Que le respondió que no tenía por qué aguantar sermones de nadie.

Que entró en su cuarto para ducharse y cambiarse de ropa. Que se metió otra

raya en el descansillo antes de marcharse. Que empezó a bajar por la escalera y

que él pensaba marcharse detrás de él. Que llegó a salvar el primer escalón y

luego, de pronto, se dio la vuelta como si se le hubiera olvidado decirle algo. Que

entonces, el cuerpo aún de perfil, calculó mal y pisó en el vacío.

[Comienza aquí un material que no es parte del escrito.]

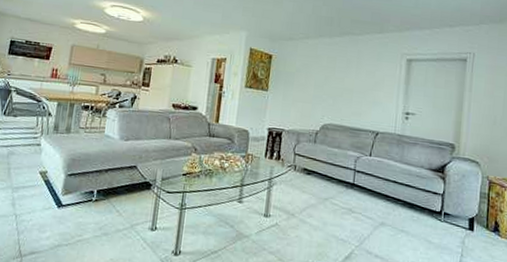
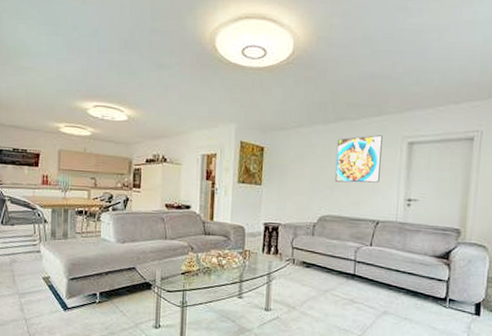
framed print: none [337,50,384,96] -> present [334,135,383,183]

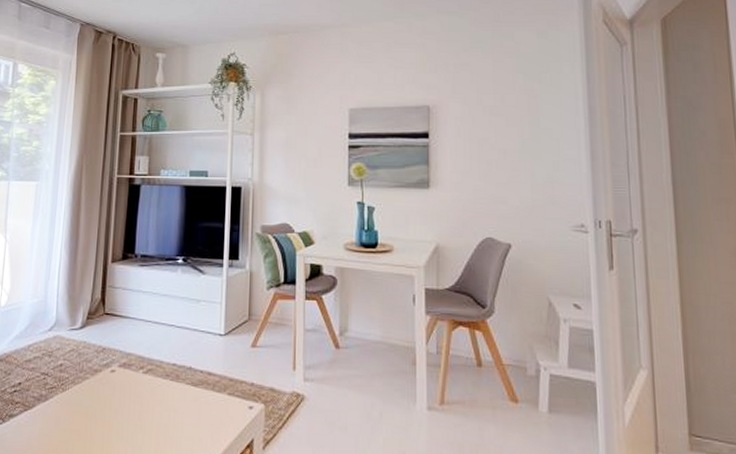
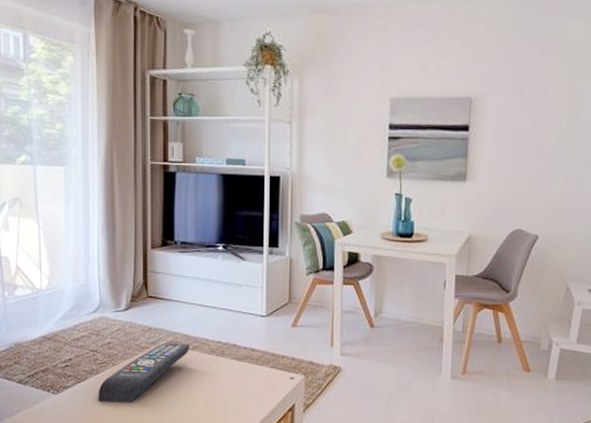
remote control: none [43,365,143,436] -> present [98,343,189,403]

—Empezó a caer en diagonal, luego cabeza abajo, dio una vuelta y acabó boca

arriba. En algún momento su cabeza chocó con un escalón. Yo examiné la herida.

Se había golpeado en la base del cráneo. Le levanté con cuidado y la sangre

empezó a manar a borbotones.

Llamé a una ambulancia enseguida, por supuesto, pero ya sabía que no había

nada que hacer.

Nicanor no dijo nada. Se quedó muy quieto, con los ojos clavados en el techo, y

cuando estaba a punto de volver a llorar, le preguntó a Juan si podía ayudar en

algo.

—¿Y qué piensas hacer tú ahora?

—No lo sé –y era absolutamente sincero–. De momento, llevarme a Alfonso a mi

casa un par de días.

Tam está en casa de Trini, y supongo que será mejor que siga allí, por lo menos

hasta después del entierro, porque con los otros niños estará más entretenida. Y

luego…

Pues no sé, la verdad, no tengo ni idea.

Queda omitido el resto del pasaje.